I am sorry that I never got around to blogging yesterday. I have not had a good week when it comes to getting things done. I have had sick children who want my undivided attention. It started with Reagan at the beginning of the week. She had a sinus infection with fever, a bad cough, stuffy nose, headache, etc. She didn't sleep all that well at the beginning of the week which means I didn't sleep. She stayed home from school Monday and Tuesday, and Monday we spent half the day in the pediatrician's office, followed by the pharmacy getting prescriptions filled.
Reagan went back to school Wednesday and I was looking forward to a "normal" day but Gracen woke up at 5:30am with fever and was just in a terrible mood. Nothing would do unless I was holding her. We were headed back to the pediatrician around 11:00 and the doctor thinks she has a UTI. He is growing the culture for 24 hours so I won't know until sometime today.
Wednesday became the longest day ever. The fever made Gracen just about unbearable. "ILL" doesn't even begin to describe her mood. She didn't nap and literally wanted me to hold her the ENTIRE day. I had to miss church too which always makes me sad. Both girls have been up in the night.....and I am just tired! Yesterday's verse was very appropriate in light of my circumstances, even though things could have been a lot worse, they have not been ideal.... 2 Corinthians 12:7 "My grace is sufficient for you, for power is perfected in weakness. Most gladly, therefore, I will rather boast about my weaknesses, so that the power of Christ may dwell in me."

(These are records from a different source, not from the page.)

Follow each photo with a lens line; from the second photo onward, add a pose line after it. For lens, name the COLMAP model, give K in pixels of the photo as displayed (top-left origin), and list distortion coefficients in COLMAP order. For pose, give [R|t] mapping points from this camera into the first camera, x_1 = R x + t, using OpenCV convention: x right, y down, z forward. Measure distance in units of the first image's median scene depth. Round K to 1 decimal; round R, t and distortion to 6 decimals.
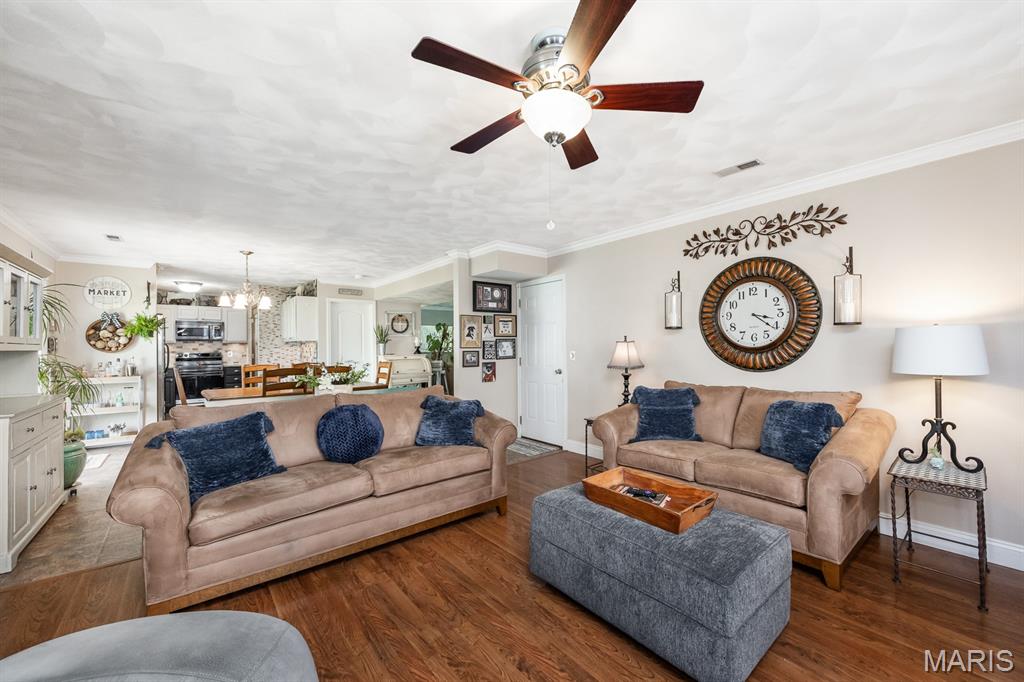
lens RADIAL K [[401.7, 0, 515.0], [0, 401.7, 345.8], [0, 0, 1]] dist [0.001373, 0.000705]
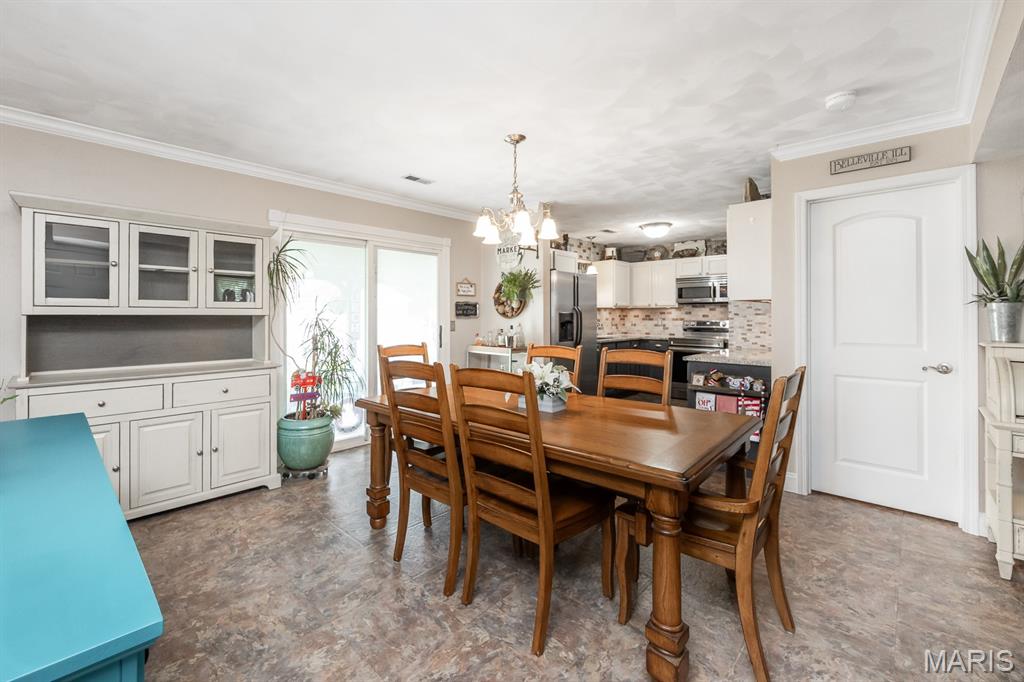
lens RADIAL K [[432.9, 0, 470.0], [0, 432.9, 315.6], [0, 0, 1]] dist [-0.001600, -0.000064]
pose [[0.081896, 0.009699, -0.996594, -0.052079], [-0.002758, 0.999951, 0.009505, 0.001756], [0.996637, 0.001970, 0.081919, 0.606879]]
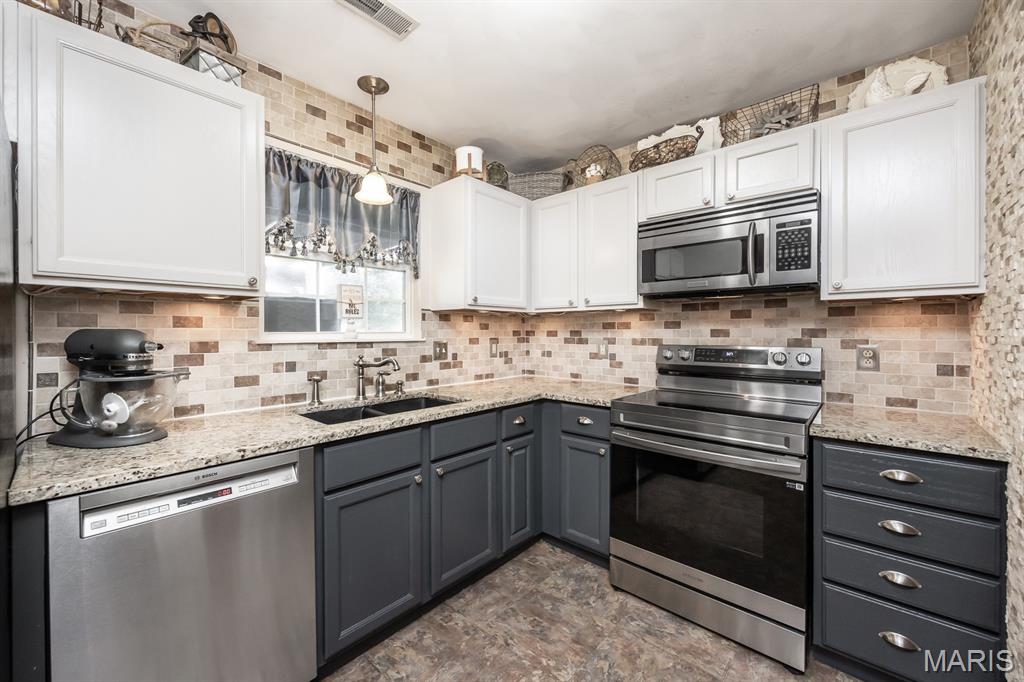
lens RADIAL K [[401.7, 0, 494.9], [0, 401.7, 334.6], [0, 0, 1]] dist [0.001373, 0.000705]
pose [[0.131967, 0.014062, -0.991154, -0.667289], [-0.002377, 0.999901, 0.013869, 0.007522], [0.991251, 0.000525, 0.131988, 0.983973]]
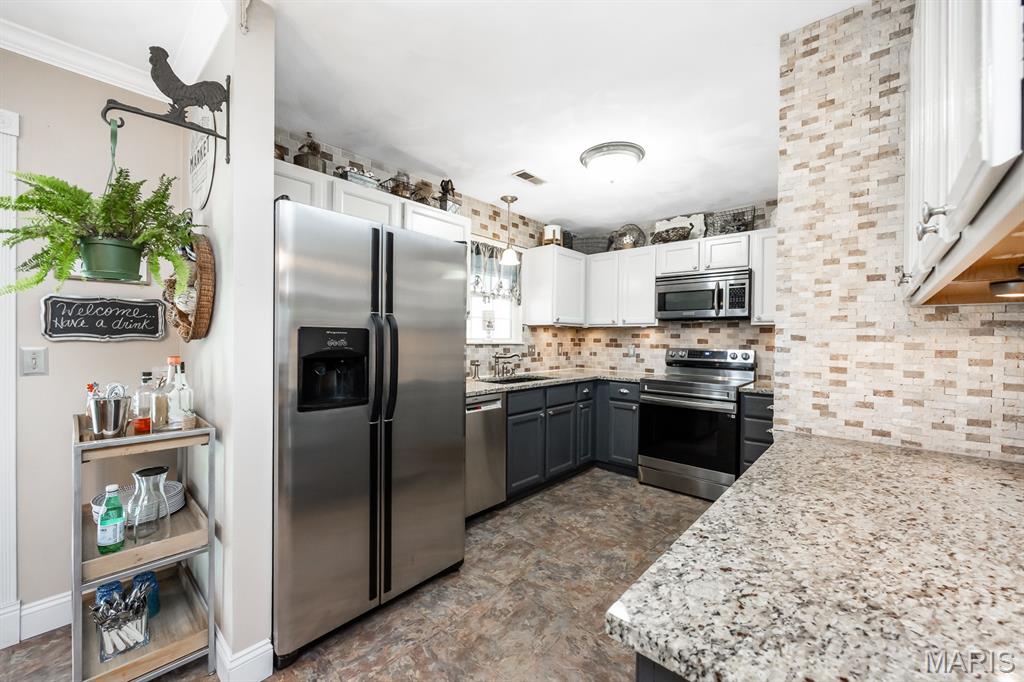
lens RADIAL K [[401.7, 0, 516.2], [0, 401.7, 342.0], [0, 0, 1]] dist [0.001373, 0.000705]
pose [[0.160014, 0.019093, -0.986930, -0.472107], [-0.015376, 0.999740, 0.016847, 0.005798], [0.986995, 0.012479, 0.160266, 0.872111]]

I found myself rehearsing this verse yesterday and I wish I could say that it kept me in a place complete joy...it certainly helped....but it was still an incredibly long day! I literally pried Gracen off of me at 8:30 for bedtime and she was back up at 11:00... "His grace is sufficient".
Today's verse is Ephesians 6:12 "For our struggle is not against flesh and blood, but against the rulers, against the powers, against the world forces of this darkness, against the spiritual forces of wickedness in the heavenly places."
Sometimes I wonder to myself, "Why does life have to be so hard? Why do some days have to be so unpleasant?" It is because my struggle is against Satan himself. I live in a fallen world with the constant pull of sin. Satan is constantly coming against me trying to bring out my worst self. Sometimes I just get weary and he wins. I let down my defenses, the circumstances of the day keep me from being in God's Word, and by bedtime my uglies spill out. As a Christian, I am assured victory but that means that I do have to engage in the battle, following the steps that God has given me in His Word found in the rest of this passage in Ephesians 6:10-17.
I have a Women's Retreat this weekend with my church. We are supposed to leave in the morning and I am ready to leave two girls with their Daddy. Is that bad? I don't think so.
I may not get to blog in the morning...but we will see.